Our previous studies (Lemen, et al. Am.Rev.Resp.Dis., 117:639-46, 1978) reported abnormal plasma PG concentrations in CF patients; but, the physiologic significance of these observations is unknown. We correlated plasma PGs to ADP induced platelet aggregation (PA) in 8 normal and 11 CF subjects. Platelet proaggregators (e.g. thromboxane (Tx)A2 as TxB2 and PGE2) and antiaggregators (PGI2 as 6-keto-F1α) were measured by radioimmunoassay. With parallelism between standards and plasma and with the within-sample coefficient of variation <9%, 6-keto-F1α was significantly (p <0.05) reduced in CF patients (X±SE 408 ± 105 pg/ml) compared to normal subjects (X± SE 708 ± 196 pg/ml). PGF2α was significantly (p <0.05) elevated in CF patients (X±SE, 282 ± 106 pg/ml compared to normal subjects (X±SE, 173 ± 65). TxB2 and PGE2 were not different in CF patients (X±SE, 327 ± 84 and 793 ± 239 pg/ml, respectively) compared to normal subjects (X±SE, 318 ± 92 and 995 ± 495 pg/ml, respectively). ADP induced PA was inhibited in 13/18 studies in CF patients. Platelet electronmicrographs showed decreased dense bodies/platelet profile in 4/8 studies, and PA correlated with dense bodies in 4/8 studies. PA was not correlated with drug therapy including antibiotics or vitamin E. We conclude that abnormal PG metabolism may result in abnormal platelet function in CF patients. Supported in part by grant HL 23773 and the Cystic Fibrosis Foundation.
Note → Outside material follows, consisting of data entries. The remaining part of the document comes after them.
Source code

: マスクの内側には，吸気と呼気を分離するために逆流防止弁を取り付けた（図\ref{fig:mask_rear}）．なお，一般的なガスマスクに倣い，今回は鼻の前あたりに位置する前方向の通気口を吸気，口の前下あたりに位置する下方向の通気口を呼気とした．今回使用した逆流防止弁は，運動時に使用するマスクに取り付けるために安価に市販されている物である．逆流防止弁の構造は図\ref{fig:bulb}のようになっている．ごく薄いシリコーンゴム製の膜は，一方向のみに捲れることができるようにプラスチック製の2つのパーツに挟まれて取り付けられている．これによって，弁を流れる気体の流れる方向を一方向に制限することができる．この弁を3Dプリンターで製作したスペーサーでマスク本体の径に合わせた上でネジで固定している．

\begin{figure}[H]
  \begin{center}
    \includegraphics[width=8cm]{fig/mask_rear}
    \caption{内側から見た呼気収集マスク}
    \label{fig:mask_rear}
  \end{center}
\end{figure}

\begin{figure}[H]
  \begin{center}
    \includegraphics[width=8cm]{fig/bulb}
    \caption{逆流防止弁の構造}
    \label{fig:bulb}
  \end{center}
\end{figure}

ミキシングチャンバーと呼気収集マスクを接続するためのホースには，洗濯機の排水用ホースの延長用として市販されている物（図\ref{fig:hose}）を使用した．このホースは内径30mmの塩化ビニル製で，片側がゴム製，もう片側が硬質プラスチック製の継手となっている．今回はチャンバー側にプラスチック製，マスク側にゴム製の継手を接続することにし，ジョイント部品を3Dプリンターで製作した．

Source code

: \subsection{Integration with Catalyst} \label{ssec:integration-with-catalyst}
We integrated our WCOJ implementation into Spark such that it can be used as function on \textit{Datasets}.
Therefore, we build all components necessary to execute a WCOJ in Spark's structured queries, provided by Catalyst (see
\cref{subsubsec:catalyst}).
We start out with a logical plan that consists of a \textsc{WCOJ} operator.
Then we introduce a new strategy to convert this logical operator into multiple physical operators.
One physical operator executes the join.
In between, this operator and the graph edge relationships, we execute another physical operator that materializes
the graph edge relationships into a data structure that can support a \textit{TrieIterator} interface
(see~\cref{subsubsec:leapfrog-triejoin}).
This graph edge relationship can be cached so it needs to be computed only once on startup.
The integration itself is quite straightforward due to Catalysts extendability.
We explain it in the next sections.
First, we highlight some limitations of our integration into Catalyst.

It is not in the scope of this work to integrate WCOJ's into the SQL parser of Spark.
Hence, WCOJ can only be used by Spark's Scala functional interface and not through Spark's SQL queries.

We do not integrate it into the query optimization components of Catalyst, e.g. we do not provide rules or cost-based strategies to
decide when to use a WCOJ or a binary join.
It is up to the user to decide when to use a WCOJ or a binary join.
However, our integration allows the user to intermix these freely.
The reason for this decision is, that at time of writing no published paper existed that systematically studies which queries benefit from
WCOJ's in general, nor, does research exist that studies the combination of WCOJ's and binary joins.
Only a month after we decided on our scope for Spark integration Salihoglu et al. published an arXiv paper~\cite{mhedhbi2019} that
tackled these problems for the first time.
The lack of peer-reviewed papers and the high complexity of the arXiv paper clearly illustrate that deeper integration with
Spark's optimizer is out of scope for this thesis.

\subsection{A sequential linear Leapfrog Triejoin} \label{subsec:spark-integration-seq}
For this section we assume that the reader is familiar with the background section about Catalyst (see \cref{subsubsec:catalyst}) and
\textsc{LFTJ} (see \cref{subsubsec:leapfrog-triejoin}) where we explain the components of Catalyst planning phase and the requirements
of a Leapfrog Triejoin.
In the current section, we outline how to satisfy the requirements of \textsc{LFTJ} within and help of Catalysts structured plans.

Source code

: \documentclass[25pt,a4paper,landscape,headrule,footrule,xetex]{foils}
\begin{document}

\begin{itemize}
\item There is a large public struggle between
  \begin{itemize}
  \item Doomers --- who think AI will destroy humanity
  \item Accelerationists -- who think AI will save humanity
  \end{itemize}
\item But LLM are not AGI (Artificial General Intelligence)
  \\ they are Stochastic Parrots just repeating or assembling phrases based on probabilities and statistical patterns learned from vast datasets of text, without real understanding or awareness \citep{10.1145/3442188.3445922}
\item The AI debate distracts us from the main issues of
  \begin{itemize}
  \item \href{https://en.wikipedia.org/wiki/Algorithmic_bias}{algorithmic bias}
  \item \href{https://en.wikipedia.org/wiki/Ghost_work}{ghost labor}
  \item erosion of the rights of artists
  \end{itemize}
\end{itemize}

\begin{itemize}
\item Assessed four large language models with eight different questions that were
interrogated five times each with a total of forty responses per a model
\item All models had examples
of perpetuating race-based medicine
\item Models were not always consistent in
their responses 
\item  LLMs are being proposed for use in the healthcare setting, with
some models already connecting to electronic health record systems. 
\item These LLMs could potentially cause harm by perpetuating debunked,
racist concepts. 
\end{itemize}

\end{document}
1176 DIFFERENTIAL EFFECT OF PROSTAGLANDINS (PG) ON AMINO ACID (AA) TRANSPORT IN HUMAN FIBROBLASTS

PGs have been implicated as agents that affect membrane transport of numerous substances, yet little is known of the role of PGs on AA membrane transport. We examined the effects of PGE2 and PGF2α on AA transport by the A, ASC and L systems. Fibro-blasts were preincubated with PGE2 or PGF2α for 10 min prior to addition of the labeled AA.PGE2 stimulated the uptake of all AA carrier systems while PGF2α inhibited all AA transport except for alanine which has high affinity for the A system. Our studies suggest 1) PGE2 and PGF2α have opposing, dose dependent actions on the L and ASC systems (valine/cycloleucine and glycine respectively) but have the same effect on the A system (alanine) and 2) PGE2 and PGF2α may act as an autoregulatory mechanism controlling AA membrane transport in cells. Supported in part by NIH Grant HL 23773 and the Cystic Fibrosis Foundation.